Z Feyenoordu do Legii Warszawa?! „Oglądaliśmy go”
2025-09-21 20:24:02; Aktualizacja: 33 minuty temu
Legia Warszawa latem rozglądała się za nowym napastnikiem, a jak poinformował Michał Żewłakow, w pewnym momencie na celowniku znajdował się zawodnik Feyenoordu. Choć dyrektor sportowy nie powiedział, o kogo chodzi, to są przesłanki ku temu, że miał na myśli Juliána Carranzę.
Legia Warszawa latem pobiła rekord transferowy Ekstraklasy. Za trzy miliony euro na Łazienkowską trafił Mileta Rajović z Watfordu, stając się tym samym najdroższym zakupem w historii Ekstraklasy.
Okazuje się jednak, że poza Duńczykiem badano też inne opcje, a jedna z nich pochodzi z Feyenoordu. Opowiedział o tym na antenie Canal+ Sport dyrektor sportowy Michał Żewłakow.
- Na początku letniego okna transferowego oglądaliśmy napastnika Feyenoordu, który był dostępny za dwa miliony euro. Wszystko zmieniło się przed końcem okna, bo on był oddawany za darmo i jeszcze Holendrzy byli gotowi płacić mu połowę pensji.Popularne
- Wniosek jest taki, że musisz wbić się dobrze czasowo, żeby wszystko spiąć odpowiednio finansowo - dodał.

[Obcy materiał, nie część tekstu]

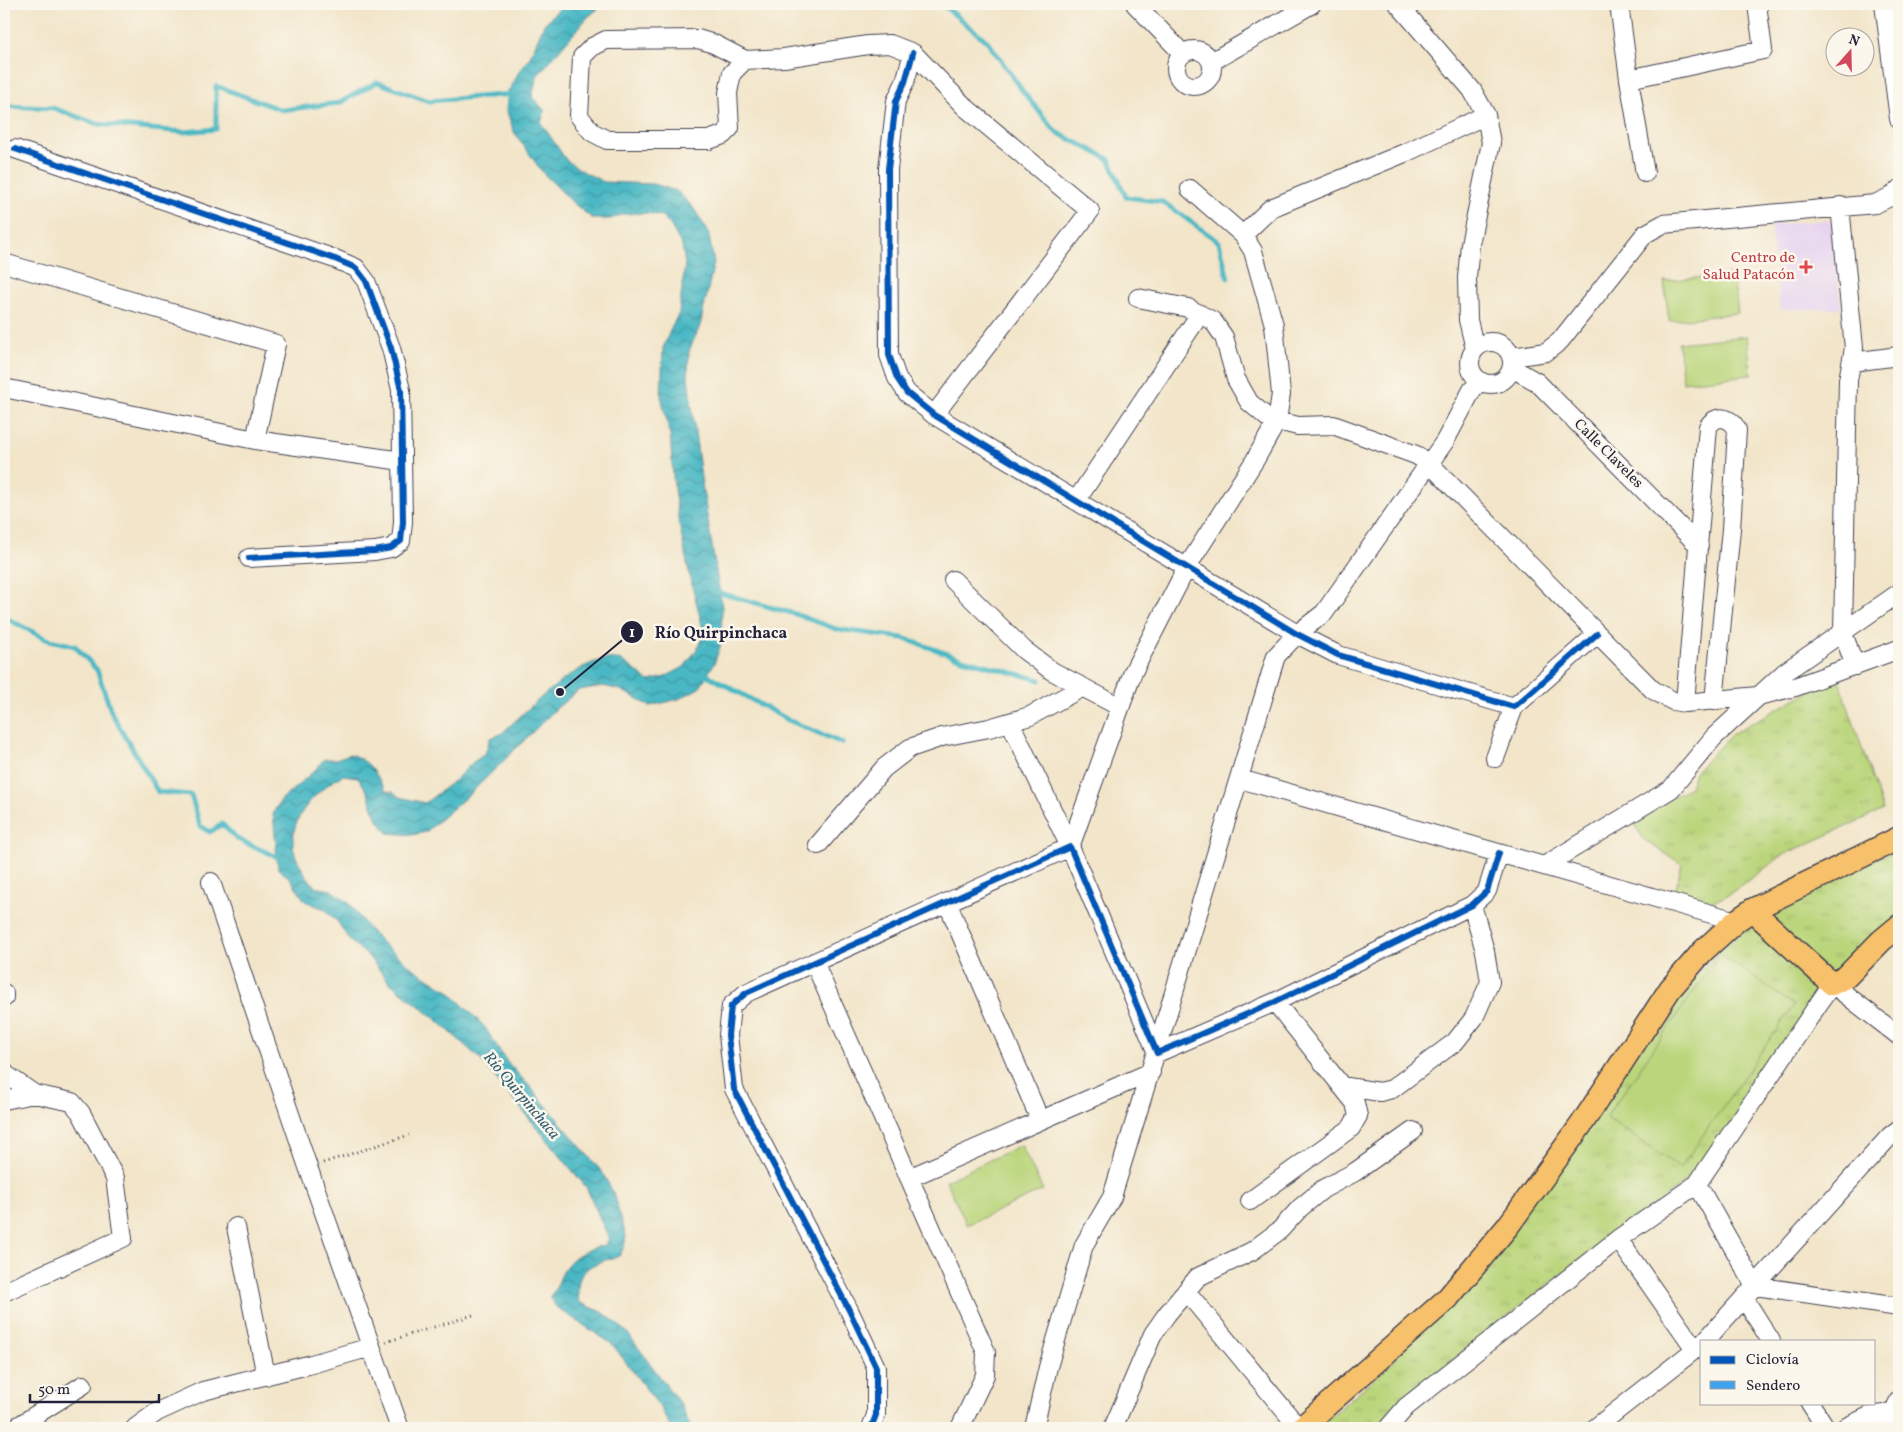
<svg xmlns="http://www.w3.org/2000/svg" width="1903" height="1432" viewBox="0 0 1903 1432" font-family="Vollkorn,serif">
  <defs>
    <pattern id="grass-tufts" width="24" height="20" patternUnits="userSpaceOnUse" patternTransform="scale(1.25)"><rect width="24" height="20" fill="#bad57a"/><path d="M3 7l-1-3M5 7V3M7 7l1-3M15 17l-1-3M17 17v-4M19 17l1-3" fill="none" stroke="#a0b76a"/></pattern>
    <pattern id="water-waves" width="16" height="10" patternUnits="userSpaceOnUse" patternTransform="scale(1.25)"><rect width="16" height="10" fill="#4ab8c4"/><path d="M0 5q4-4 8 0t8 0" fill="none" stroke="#3d95a0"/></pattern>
  </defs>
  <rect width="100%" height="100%" fill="#fbf7ec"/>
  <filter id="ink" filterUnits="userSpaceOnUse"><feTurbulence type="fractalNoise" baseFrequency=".02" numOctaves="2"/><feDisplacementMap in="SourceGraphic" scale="10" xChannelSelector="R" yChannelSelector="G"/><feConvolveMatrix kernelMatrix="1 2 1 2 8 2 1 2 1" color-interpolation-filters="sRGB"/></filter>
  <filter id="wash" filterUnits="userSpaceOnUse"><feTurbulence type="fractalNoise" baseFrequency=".0096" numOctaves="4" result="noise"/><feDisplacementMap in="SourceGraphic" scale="20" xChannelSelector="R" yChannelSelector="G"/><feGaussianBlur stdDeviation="1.12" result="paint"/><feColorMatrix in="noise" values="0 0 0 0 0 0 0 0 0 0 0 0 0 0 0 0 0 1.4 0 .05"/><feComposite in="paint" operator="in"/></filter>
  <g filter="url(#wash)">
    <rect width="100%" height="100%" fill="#f2e5c9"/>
    <path fill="#e6d3f0" d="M1827,220L1832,224L1841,308L1780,310L1770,225Z"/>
    <path fill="url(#grass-tufts)" stroke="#6e7c5a" d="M1838,677L1883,810L1783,855L1728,895L1710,903L1675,891L1682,864L1644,840L1632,820L1690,787L1695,772L1732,734L1795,699Z
      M1899,848V919L1832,976L1766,916L1819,886Z
      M1750,926L1768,931L1822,986L1704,1165C1676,1191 1644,1212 1613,1235C1533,1297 1450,1356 1378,1428H1317L1393,1362L1683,988L1730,940Z"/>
    <path fill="#bad57a" stroke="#6e7c5a" d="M1733,274L1738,313L1669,321L1664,281Z
      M1747,336L1751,375L1683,382L1678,343Z
      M1720,954L1794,1005L1680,1168L1606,1117Z
      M1021,1145L1043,1190L967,1225L946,1181Z"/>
    <path fill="url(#water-waves)" stroke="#366d80" d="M569,4H604L588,17L537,76L532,97L545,111L541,123L567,161L584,172L604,182L653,184L677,191L692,206L708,231L714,262L700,326L689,351L688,377L701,478L722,607L721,644L714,664L699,688L679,699L650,706L621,690L603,686L579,690L558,707L474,790L426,832L412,835L388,833L376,817L368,793L358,777L343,775C314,791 280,826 298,861C302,870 309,879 315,887L331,890L348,902L368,928L386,946L414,969L449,991L484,1026L507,1062L533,1090L602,1172L613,1192L626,1236L624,1247L619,1256C592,1264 573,1268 579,1302L604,1313L626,1331L681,1405L691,1428H671L659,1406L612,1344L556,1307L550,1296C558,1288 558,1281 563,1272C570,1256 589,1248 605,1245L609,1239L586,1187L479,1058L438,1021L390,983L367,955L350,941L337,921L324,909L305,901L290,878L278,869L273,813L281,800L314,771L324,759H336L350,754C373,763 374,772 386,791L393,792L399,797L425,803L455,780L473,762L485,754L490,738L501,734C525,712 581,655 614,659C629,661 637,674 649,681L665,677L684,667L697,649L704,633L689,573L679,523L674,489L670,435L661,396L663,348L672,326L679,313L685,264L682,246L671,226L662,216L647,213L624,214L610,219H593L572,202L543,173L514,132L506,109L508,92L521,68L530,57L544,24L559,9Z"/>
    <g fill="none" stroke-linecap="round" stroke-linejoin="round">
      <path stroke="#4ab8c4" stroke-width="5" d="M942,4L988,42L1024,93L1056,132L1109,159L1126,197L1163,202L1219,242L1228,278
        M4,106L53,108L97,124L184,132L216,129V86L282,110L339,103L377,82L429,101L514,94
        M713,591L795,614L836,629L903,638L962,659L1040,680
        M4,617L46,639L75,646L97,670L112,714L158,792L191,795L200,826L210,832L222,824L237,839L282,859
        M702,672L788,720L842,743"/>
    </g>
  </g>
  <g filter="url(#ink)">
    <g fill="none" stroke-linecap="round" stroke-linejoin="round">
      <g stroke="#413f50" stroke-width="20">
        <path id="minor" d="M1135,4L1183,54
          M1398,4L1472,90L1486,115L1491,143L1470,244L1467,278L1468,320L1475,349
          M1619,4L1629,79L1645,173
          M1884,4L1899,119
          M1176 68a18 18 0 1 1 36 0a18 18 0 1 1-36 0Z
          M913,53L905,82L896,101L888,169L889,355L897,378L907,393L934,415L1297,634L1338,655L1514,707L1597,634
          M745,60L732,73L728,93L730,128L723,135L709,140H607L592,132L579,116L582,57L592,47L606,40L698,39L714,44L745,60L784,58L868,45L890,44L913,53L965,107L1090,211L934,415
          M1211,62L1312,4
          M1629,79L1763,50L1757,4
          M15,149L335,259L356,268L366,281L391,348L401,390L403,522L401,541L391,548L375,551L249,558
          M1840,206L1854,348L1848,380L1843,633L1855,666
          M1243,235L1271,208L1407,152L1486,115
          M4,263L276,344L255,440
          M1138,298L1188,308L1213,321L1224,337L1236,379L1249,402L1269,419L1298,426L1333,425L1416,455L1430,464L1653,690L1673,701L1685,703L1758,696L1795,687L1899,649
          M1470 363a21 21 0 1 1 42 0a21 21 0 1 1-42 0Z
          M1512,357L1546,352L1560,341L1645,234L1663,224L1875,204L1892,196L1899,189
          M1852,362L1899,356
          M1512,368L1537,382L1699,546
          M4,388L255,440L402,461
          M1076,501L1200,314
          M953,580L1024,650L1052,671L1120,707
          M1685,703L1708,427C1715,414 1731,416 1737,430L1731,529L1714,701
          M1010,722L1070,847L1133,672L1187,567L1255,460L1277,421L1281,394L1274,325L1253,251L1243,235L1190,189
          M1495,758L1514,707
          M1240,779L1736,921
          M818,845L884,768L910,748L942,737L989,728L1030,716L1083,687
          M1544,866L1671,789L1714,737L1785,672L1899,593
          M211,882L308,1167L399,1426
          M947,902L1040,1120
          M814,962L986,1352L985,1375L960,1428
          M4,993V998
          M4,1071L5,1074L34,1094L72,1102L81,1113L115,1178L123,1238L4,1292
          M1341,1086L1380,1092L1392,1089L1455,1042L1474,1018L1490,982L1485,951L1472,905
          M4,1100L34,1094
          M909,1178L1151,1072
          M1697,1184L1755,1286L1899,1307
          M1250,1201L1351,1128L1358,1116L1355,1103L1275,1002
          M236,1227L266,1376
          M1618,1239L1695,1349
          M1186,1291L1299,1428
          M1744,1298L1771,1341
          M1705,1341L1890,1136L1899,1129
          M1810,1403L1826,1428
          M15,1428L83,1385
          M135,1428L157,1412L203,1391L308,1365L371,1347
          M871,1428L876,1415V1367L849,1310L734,1089L728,1035L731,1006L746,993L1070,847L1157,1053L1275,1002L1472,905L1487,891L1499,853
          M1034,1428L1048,1367L1084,1245L1112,1197L1276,656L1297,634L1324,613L1445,441L1472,390L1480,381
          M1113,1428L1153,1334L1167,1314L1198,1277L1252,1251L1280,1230L1300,1208L1323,1189L1355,1172L1413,1131
          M1388,1428L1406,1407L1618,1239L1697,1184L1832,984L1899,1036
          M1595,1428L1702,1344
          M1844,1428L1869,1416L1893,1413
          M1891,1428L1893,1413L1899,1400"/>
      </g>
      <g stroke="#413f50" stroke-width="25">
        <path id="major" d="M1752,910L1832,984L1846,977L1881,941L1899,926
          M1301,1428L1447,1299L1508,1226L1581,1125L1670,989L1703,951L1736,921L1752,910L1899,838"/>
      </g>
      <path stroke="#413f50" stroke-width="3" stroke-dasharray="1 4" stroke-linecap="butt" d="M323,1163L409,1135
        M386,1342L473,1315"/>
      <use href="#minor" stroke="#fff" stroke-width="18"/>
      <use href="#major" stroke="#f7c06b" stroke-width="22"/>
      <path stroke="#3ea2ec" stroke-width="5" stroke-dasharray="10 5" stroke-linecap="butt" d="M399,1426L402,1428"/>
      <g stroke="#fbf7ec" stroke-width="9">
        <path id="cycleway" d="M913,53L905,82L896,101L888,169L889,355L897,378L907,393L934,415L1297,634L1338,655L1514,707L1597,634
          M15,149L335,259L356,268L366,281L391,348L401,390L403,522L401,541L391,548L375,551L249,558
          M871,1428L876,1415V1367L849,1310L734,1089L728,1035L731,1006L746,993L1070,847L1157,1053L1275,1002L1472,905L1487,891L1499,853"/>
      </g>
      <use href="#cycleway" stroke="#0057b8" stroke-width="6"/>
    </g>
  </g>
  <path fill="#e0444e" stroke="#fbf7ec" stroke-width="2" d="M1803.5 259.5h5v5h5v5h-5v5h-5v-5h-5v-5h5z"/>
  <g text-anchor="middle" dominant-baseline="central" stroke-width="5" stroke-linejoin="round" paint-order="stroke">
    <g font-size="15" fill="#be3a42" stroke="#fbf7ec" text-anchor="end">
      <text x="1795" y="258">Centro de<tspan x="1795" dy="17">Salud Patacón</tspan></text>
    </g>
    <g font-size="15" fill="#22223b" stroke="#fbf7ec">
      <text transform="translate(1608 454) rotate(45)">Calle Claveles</text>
    </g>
    <g font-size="16" font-style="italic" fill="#325e72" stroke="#fbf7ec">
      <text transform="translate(521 1096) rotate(50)">Río Quirpinchaca</text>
    </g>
  </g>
  <path fill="none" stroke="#22223b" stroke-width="2" d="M560 692L632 632"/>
  <g fill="#22223b" stroke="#fbf7ec" stroke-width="2">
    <circle cx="560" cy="692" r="5"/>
    <circle cx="632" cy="632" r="12"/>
  </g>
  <g font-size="15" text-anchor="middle" font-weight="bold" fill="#fff">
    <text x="632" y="637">1</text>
  </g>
  <g font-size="16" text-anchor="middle" font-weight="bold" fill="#22223b" stroke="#fbf7ec" stroke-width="5" stroke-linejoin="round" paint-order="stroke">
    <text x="721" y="638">Río Quirpinchaca</text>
  </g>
  <rect width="1903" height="1432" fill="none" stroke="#fbf7ec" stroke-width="20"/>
  <rect x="1700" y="1340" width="175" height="65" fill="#fbf7ec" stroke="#a4a2a5"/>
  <rect x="1710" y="1356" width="25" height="8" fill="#0057b8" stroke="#a4a2a5"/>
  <text x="1746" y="1364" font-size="15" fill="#22223b">Ciclovía</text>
  <rect x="1710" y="1381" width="25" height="8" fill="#3ea2ec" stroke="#a4a2a5"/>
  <text x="1746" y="1390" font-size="15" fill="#22223b">Sendero</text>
  <g transform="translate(1850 52) rotate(20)"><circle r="24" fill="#fbf7ec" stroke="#a4a2a5"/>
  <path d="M0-4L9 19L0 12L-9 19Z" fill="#d1495b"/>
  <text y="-8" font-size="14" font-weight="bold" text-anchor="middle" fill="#22223b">N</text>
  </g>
  <path d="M30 1394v8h129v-8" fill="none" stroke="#22223b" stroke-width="2.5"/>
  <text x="38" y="1394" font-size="15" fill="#22223b" stroke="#fbf7ec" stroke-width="4" paint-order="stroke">50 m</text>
</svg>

Choć działacz nie wyznał, o jakiego piłkarza chodzi, to wydaje się, że miał na myśli Juliána Carranzę. W tym przypadku mamy do czynienia z 25-letnim Argentyńczykiem, który rzeczywiście odszedł na koniec okna z Rotterdamu do Leicester City.
Anglicy wypożyczyli go do 30 czerwca 2026 roku. Dodatkowo w umowie znalazła się opcja wykupu za nieujawnioną kwotę.
W trakcie swojego pobytu w Holandii gracz ten może pochwalić się 30 spotkaniami, a w nich miał pięć goli i jedną asystę.